Cooling towers can use several power transmission technologies, including a gear drive, belt drive, direct drive, and electronically commutated (EC) drive. Each has advantages and disadvantages. The proper selection strikes an appropriate balance of initial cost versus operating costs.
Gear Drives: Moderate Initial Costs, Low Lifetime Operating Costs
The gear drive, which has been used to transmit power for decades, relies on internal gearing that meshes to transmit power.
In a cooling tower application, a gear drive reduces the high-speed power from the motor to the lower speed required to power the fan. The induction motor is relatively small because the gearbox multiplies torque.
Gear drives are effective at all cooling tower power levels. Their thick, casted shells housing the gear teeth and oil bath can withstand the high heat and humidity inside the cooling tower. Gearboxes require additional “no load” power to overcome the friction of internal components and oil viscosity. Net efficiency of the gearbox varies per application, but is generally near 96%.

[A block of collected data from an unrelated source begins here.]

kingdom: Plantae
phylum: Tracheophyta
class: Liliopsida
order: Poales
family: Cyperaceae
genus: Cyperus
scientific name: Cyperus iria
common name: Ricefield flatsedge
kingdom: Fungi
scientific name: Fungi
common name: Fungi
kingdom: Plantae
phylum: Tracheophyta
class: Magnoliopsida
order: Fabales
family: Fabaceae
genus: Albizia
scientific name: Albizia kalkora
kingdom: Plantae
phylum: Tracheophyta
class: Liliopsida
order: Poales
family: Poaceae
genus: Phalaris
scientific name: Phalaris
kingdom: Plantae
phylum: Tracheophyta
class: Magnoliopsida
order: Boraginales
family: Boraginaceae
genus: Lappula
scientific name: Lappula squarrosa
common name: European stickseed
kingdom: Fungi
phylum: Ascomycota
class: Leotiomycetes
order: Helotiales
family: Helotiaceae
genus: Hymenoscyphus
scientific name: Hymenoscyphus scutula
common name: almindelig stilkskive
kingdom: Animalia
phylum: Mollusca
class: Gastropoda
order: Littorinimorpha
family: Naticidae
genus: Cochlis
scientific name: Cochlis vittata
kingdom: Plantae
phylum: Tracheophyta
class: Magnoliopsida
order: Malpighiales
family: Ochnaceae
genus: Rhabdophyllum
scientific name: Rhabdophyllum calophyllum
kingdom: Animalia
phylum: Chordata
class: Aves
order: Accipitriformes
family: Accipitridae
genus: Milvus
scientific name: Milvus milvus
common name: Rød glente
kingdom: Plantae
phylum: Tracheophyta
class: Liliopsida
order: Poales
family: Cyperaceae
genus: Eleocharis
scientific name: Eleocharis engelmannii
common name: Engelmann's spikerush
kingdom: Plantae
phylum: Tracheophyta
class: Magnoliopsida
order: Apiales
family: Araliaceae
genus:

The gear drive requires little maintenance. For example, some gearboxes using synthetic oil do not require an oil change for five years, but cooling tower owners and service contractors should be diligent about inspecting for potential leaks. Another positive feature of the gear drive is that it runs off direct online power. A variable frequency drive (VFD) is not required, but may be included for added motor speed control and energy use benefits.